I love the way you are a movie star. There’s really no one else like you. I love the way you cherish your privacy and aren’t always giving interviews or parading your private life to the media like the younger generation of American actors do. I must admit, as a mature woman, I constantly look to your style to give me clues about how an elegant woman should dress; you are most definitely a style icon off-camera. I cannot imagine the burden it must be to be the cinematic equivalent of Helen of Troy. But, as you grow older, I have to tell you I only grow to love your face more and more. To me, it is the most beautiful face in the movies. Yours is the face of a ravishing woman who has loved and been loved well, who is deep and knowing and who is completely comfortable with herself.

I hope your career will sometimes afford you more opportunities for comic roles. I have a suspicion you would do them very well, and I love the glimpses we sometimes get in some of your films of the woman with the brilliant smile and laughing eyes. If a time machine existed, I would love to see you go back in time and work with Alfred Hitchcock. You would have been the ultimately Hitchcock heroine; I can easily imagine you in the Grace Kelly role in Rear Window, or the Kim Novak role in Vertigo. You would have been perfect, had you been born earlier!

It must also be strange for you to see your identity abstracted as often happens when theorists write of you in the context of “the male gaze, “ “the cinematic gaze,” and so on. I’m a college professor, so I notice these references to you and your image. It’s as if you’re a living anima projection for many, and it gives you a kind of mythical quality. I wonder what you think of Anne Carson’s “Irony is not Enough: Essay on my Life as Catherine Deneuve.” I understand it’s the basis of a work of choreography now, as well.

Late this spring I took my daughter, who had just graduated from university with a degree in art, for her first trip to Paris. One of the things we did during our week there was to go on a very early morning tour of all the passages in Paris -- from the galleries at Palais Royale to Véro-Dodat, and all the others that still remain. There’s a movie memorabilia shop in one of the passages ; I forget which one. There I purchased a photo card of Françoise D’Orléac behind a movie camera -- she was so, so good (and so beautiful!) in La peau douce. When we got home, I found some photographs of you on the Internet in one of those passages, and that was a discovery that pleased me very much.
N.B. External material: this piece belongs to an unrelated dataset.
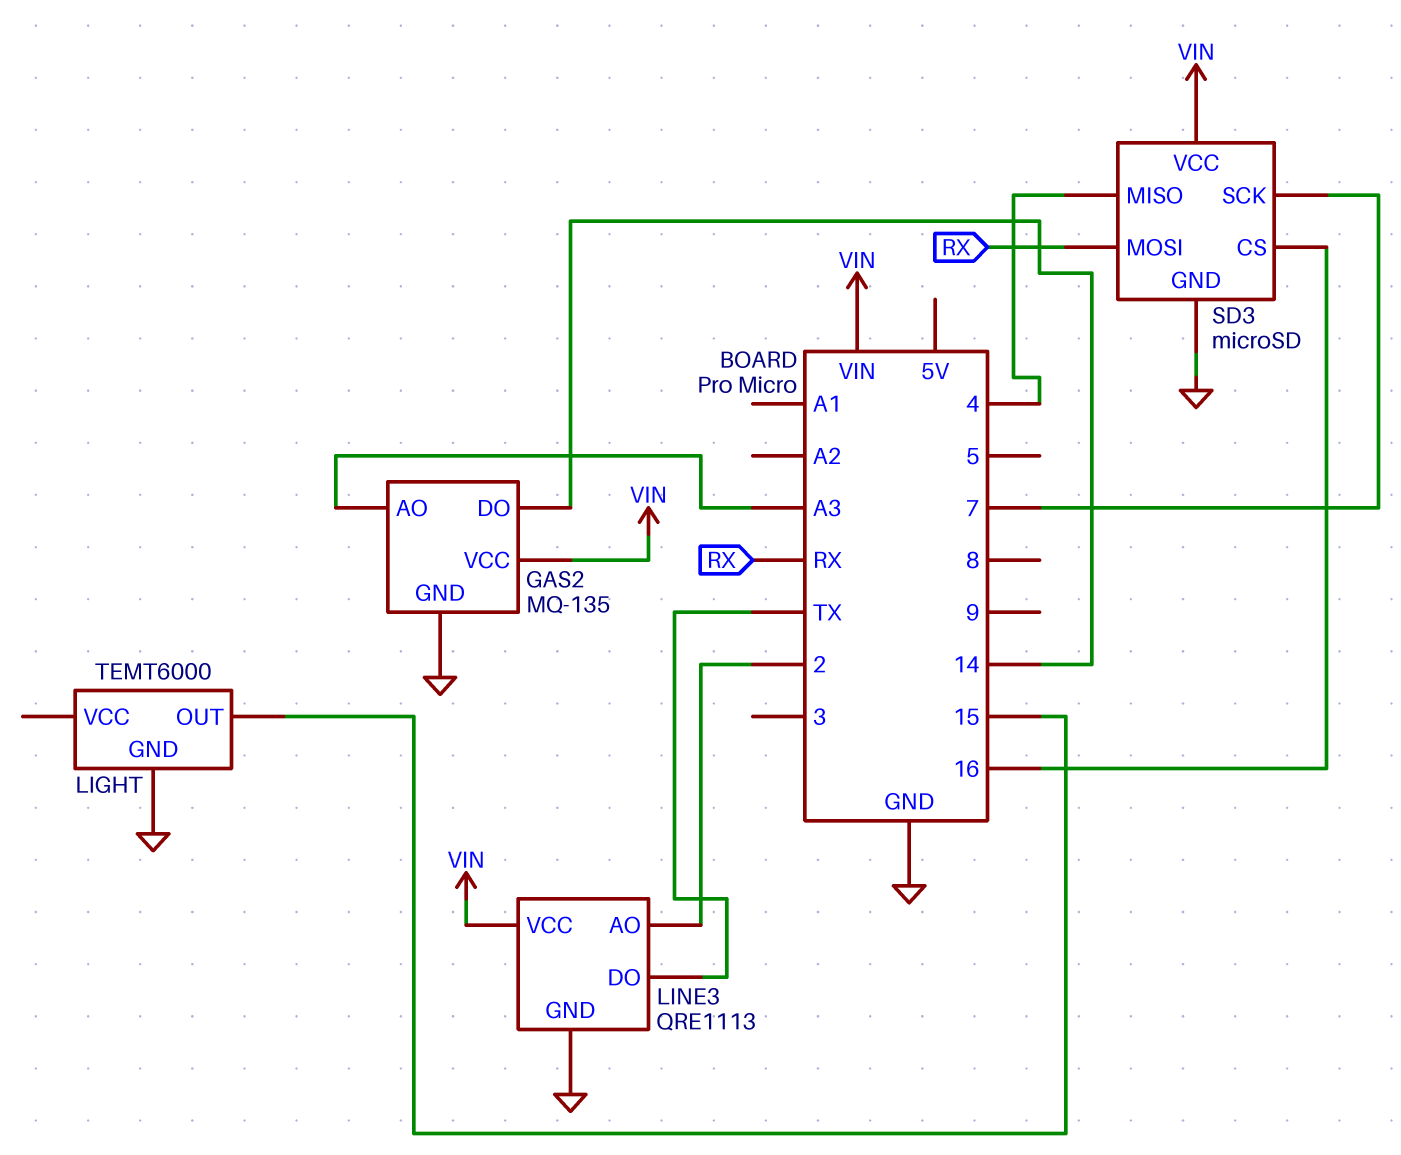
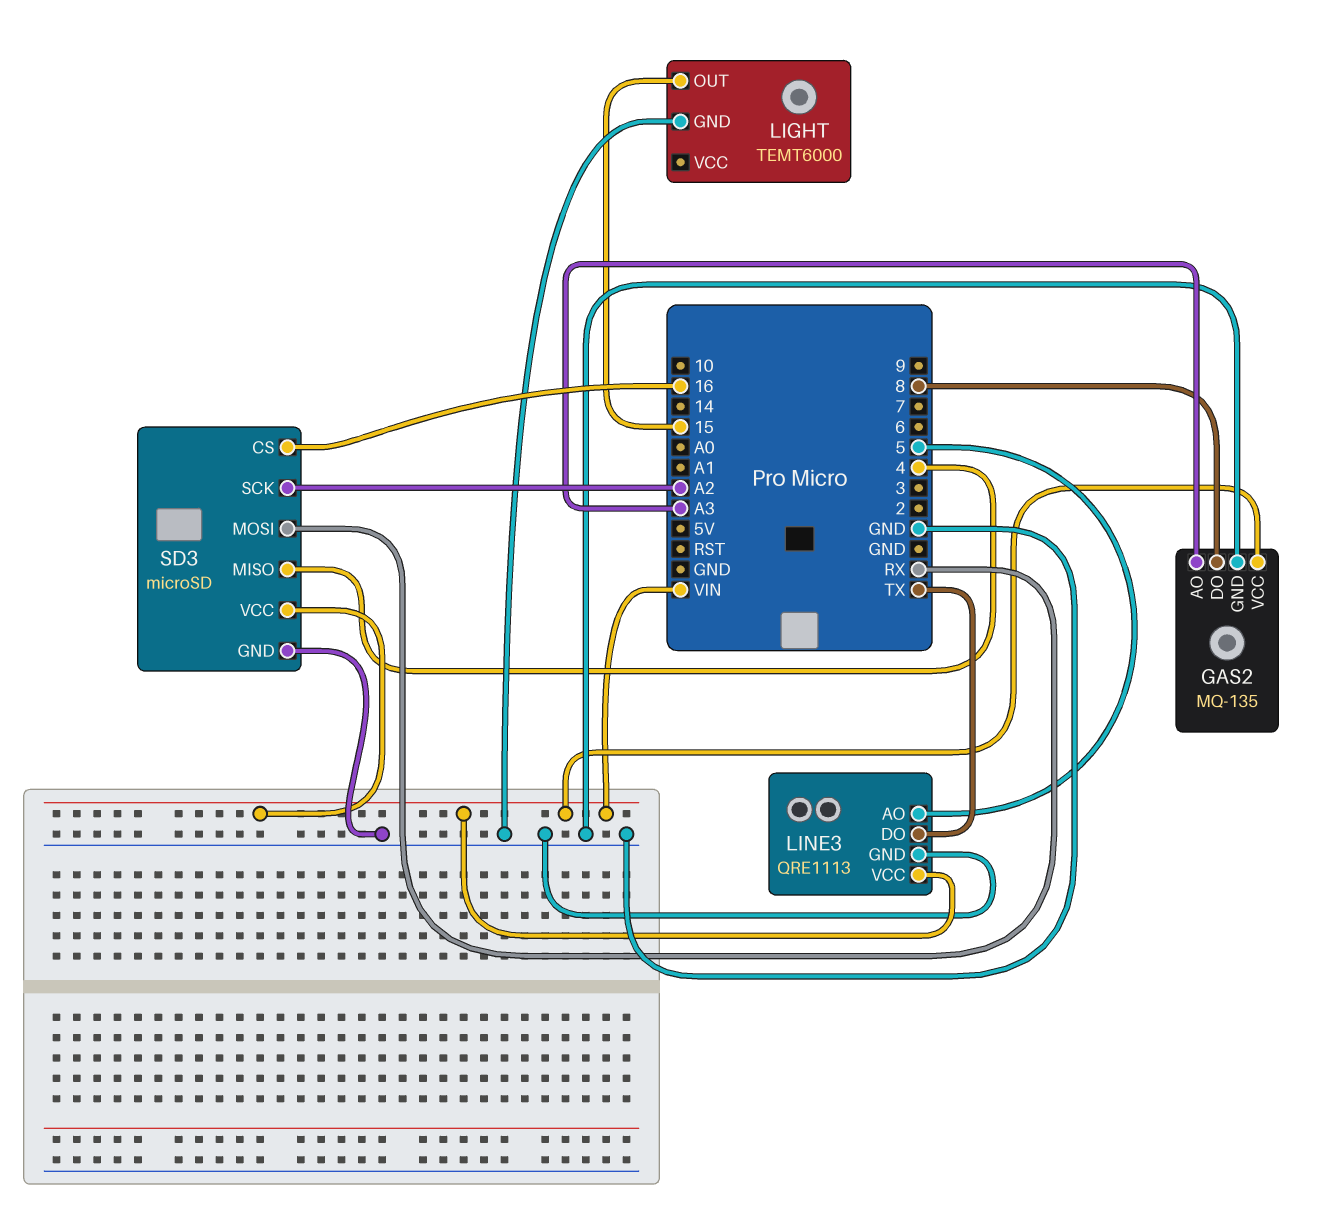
GAS2 pin DO: 14 -> 8
LINE3 pin AO: 2 -> 5
SD3 pin SCK: 7 -> A2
This letter has gone on too long, so I will close now by saying that you are even part of the French language for me. When I first studied French at the age of thirteen or fourteen and was learning to conjugate my verbs, I could never remember devenir. I solved that problem with this little word association which I’d recite to myself: “Devenir: to become Catherine Deneuve.”

You will always be my favorite movie actress, and a permanent resident of the Paris of my imagination, where I like to go, sometimes, to escape the “real” world. I hope you will make many more films, and that they’ll be projects ideally suited to your personality, intellect, wit, interests and the mythology which has sprung up around your image. As you know, you have a legion of adoring, devoted fans who wait for each of your new projects -- like Nip and Tuck this year! I was lucky to see your interview a few years ago with Charlie Rose; I wish someday you’d appear on James Lipton’s The Actor’s Studio. Thank you for the insights and enjoyment you’ve given captivated audiences all these decades and for your intelligent, thoughtful, subtle and nuanced performances in an astounding variety of roles. You are a wonderful and under-rated actress -- under-rated, perhaps, because of your great and timeless beauty.

In your personal life, I wish you much love and happiness with your children, grandchildren and friends and with your garden. You have my deepest admiration as a woman and as an actress. And you’ll always be MY Marianne, because when I think of France, I’ll forever see you in my mind’s eye.